*** Opening of Task material ***

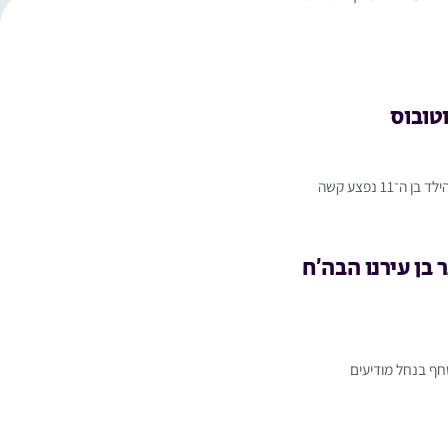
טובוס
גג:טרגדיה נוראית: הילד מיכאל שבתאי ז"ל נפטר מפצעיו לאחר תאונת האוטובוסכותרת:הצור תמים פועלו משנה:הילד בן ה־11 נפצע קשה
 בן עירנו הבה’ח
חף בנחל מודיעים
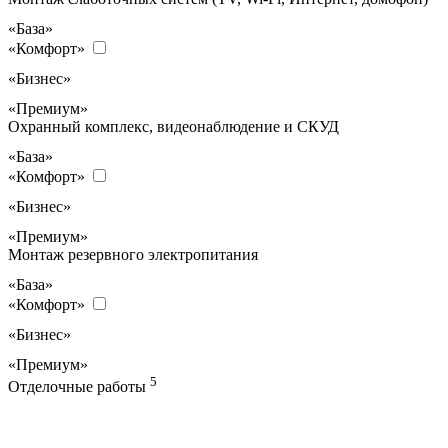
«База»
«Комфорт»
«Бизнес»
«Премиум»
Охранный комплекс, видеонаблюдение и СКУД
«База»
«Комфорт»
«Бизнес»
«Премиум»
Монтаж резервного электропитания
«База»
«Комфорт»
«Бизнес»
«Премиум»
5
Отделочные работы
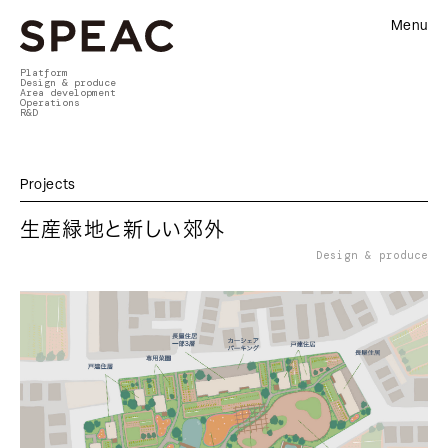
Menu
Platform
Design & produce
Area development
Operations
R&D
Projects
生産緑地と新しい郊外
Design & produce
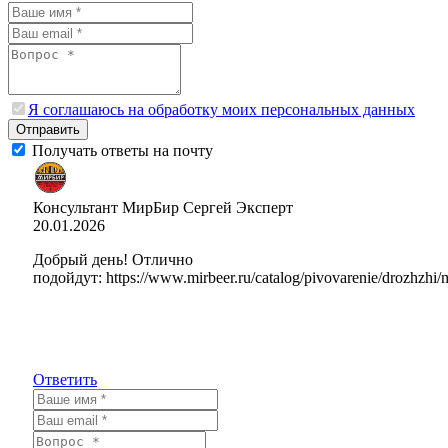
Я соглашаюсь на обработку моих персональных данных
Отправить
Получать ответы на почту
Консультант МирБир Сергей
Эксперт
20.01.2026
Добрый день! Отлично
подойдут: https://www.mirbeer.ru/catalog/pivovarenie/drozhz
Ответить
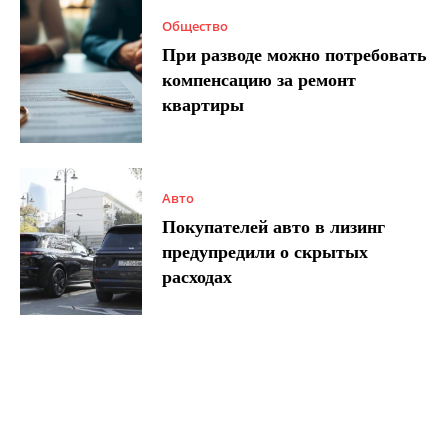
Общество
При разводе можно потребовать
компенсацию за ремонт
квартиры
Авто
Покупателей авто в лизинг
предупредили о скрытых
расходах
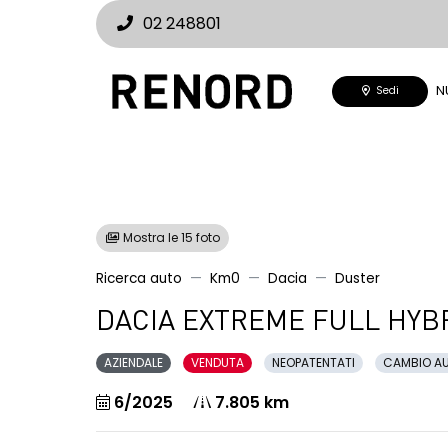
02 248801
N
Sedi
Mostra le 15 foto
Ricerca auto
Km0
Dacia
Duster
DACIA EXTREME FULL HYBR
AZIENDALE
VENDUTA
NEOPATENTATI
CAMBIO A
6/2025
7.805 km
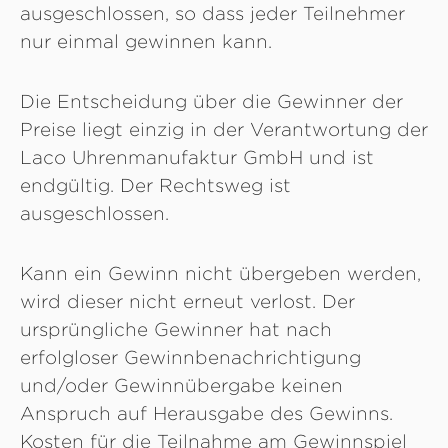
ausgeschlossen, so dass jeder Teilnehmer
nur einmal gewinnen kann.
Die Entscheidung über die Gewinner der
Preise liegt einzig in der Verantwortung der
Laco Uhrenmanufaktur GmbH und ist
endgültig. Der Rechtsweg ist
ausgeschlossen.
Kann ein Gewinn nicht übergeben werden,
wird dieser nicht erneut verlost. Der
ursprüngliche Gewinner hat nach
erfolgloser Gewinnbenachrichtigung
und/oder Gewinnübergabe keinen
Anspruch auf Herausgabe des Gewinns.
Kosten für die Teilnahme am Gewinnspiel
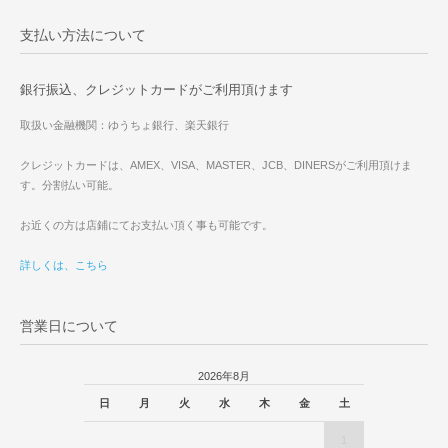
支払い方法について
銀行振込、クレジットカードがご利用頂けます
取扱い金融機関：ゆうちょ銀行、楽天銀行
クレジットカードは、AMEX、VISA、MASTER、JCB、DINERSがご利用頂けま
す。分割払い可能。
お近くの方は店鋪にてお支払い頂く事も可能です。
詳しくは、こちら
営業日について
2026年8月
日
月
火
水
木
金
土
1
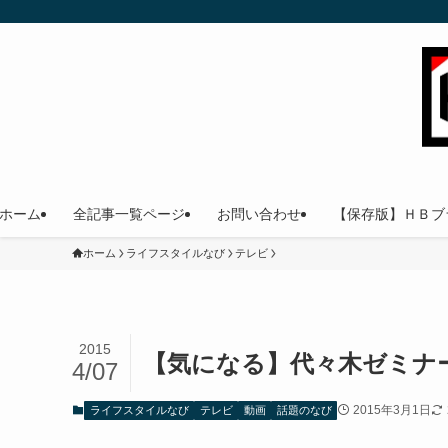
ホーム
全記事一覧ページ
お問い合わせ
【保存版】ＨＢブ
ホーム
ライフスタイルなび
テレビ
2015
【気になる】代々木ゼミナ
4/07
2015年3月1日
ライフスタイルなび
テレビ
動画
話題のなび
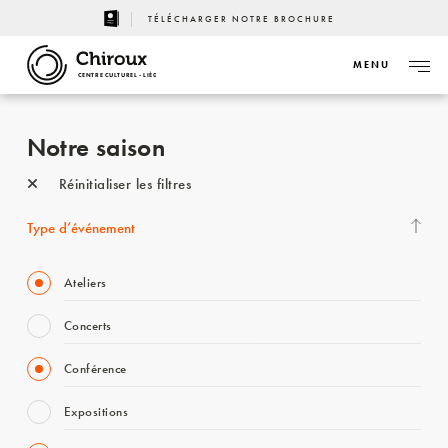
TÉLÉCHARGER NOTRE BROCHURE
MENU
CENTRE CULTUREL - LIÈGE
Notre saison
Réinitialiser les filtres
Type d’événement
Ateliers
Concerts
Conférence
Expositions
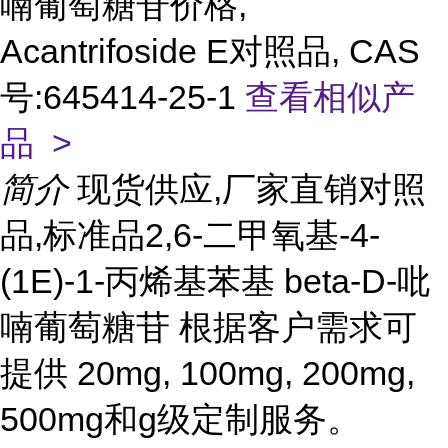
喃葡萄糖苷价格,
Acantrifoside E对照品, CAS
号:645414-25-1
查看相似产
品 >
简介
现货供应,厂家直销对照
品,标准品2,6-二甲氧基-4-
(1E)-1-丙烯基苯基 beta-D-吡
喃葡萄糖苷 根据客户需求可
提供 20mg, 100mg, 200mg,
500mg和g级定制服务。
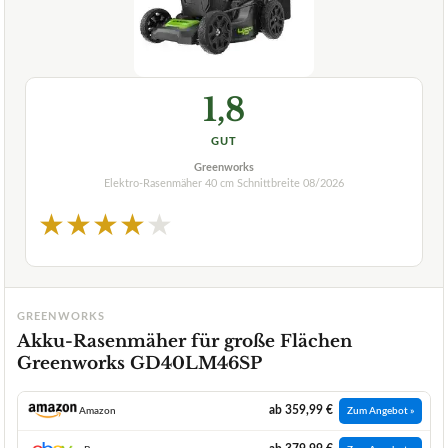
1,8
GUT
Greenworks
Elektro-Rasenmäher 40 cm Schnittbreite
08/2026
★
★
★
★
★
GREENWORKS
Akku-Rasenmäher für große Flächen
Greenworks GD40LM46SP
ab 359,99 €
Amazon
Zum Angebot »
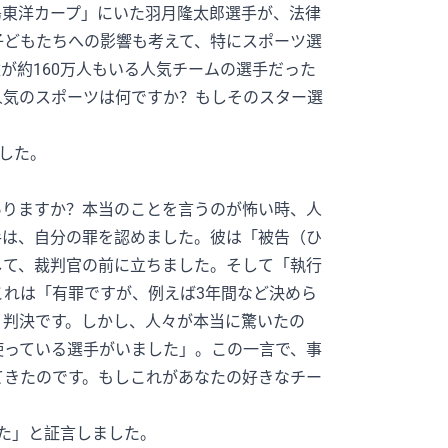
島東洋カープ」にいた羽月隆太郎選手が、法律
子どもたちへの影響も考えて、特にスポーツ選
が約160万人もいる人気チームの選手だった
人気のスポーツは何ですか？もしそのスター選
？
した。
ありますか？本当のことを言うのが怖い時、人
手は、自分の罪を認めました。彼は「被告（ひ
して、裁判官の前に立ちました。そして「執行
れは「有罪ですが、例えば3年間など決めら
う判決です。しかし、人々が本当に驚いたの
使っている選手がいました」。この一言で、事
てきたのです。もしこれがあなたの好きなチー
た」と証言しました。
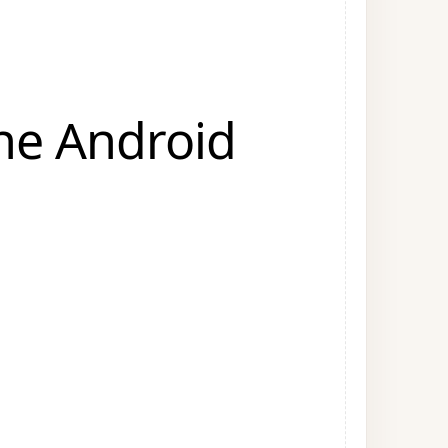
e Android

*** Close of Task material ***
*** Opening of Task material ***

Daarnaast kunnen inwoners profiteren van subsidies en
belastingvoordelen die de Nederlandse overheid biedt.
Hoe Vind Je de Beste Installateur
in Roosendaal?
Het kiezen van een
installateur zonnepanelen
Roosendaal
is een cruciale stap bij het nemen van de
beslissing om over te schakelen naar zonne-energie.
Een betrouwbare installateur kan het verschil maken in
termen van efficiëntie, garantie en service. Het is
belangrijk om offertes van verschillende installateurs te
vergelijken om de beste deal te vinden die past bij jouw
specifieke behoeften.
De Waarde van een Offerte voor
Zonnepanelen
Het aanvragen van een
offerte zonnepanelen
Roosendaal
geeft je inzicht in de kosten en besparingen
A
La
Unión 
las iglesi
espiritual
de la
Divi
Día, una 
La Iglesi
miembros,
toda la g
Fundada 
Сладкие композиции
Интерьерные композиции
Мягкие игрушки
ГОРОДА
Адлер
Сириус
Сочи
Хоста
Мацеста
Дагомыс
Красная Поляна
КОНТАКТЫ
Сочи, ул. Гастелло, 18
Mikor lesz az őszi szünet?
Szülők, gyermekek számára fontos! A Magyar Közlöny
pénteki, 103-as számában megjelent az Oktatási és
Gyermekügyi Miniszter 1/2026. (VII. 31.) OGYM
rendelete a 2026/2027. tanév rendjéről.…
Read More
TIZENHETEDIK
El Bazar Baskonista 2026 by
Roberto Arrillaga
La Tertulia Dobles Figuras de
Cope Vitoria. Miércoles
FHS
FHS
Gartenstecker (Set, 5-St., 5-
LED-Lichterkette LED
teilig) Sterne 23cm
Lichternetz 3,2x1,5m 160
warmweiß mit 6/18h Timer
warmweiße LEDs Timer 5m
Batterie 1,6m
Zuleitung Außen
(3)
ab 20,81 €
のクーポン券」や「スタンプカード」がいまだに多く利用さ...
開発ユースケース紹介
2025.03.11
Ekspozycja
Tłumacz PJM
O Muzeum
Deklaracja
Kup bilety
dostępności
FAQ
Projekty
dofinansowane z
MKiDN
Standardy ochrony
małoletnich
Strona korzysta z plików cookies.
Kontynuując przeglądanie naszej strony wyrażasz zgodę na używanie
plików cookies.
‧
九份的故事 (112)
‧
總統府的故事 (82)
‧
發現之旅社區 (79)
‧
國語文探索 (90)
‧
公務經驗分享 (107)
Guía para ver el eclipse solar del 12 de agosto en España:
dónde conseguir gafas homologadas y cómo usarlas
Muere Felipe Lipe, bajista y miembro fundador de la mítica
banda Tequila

*** Close of Task material ***

**Directions:** Check each line above for "cookies" and please state only how many have it.

**Solution for this task:** 2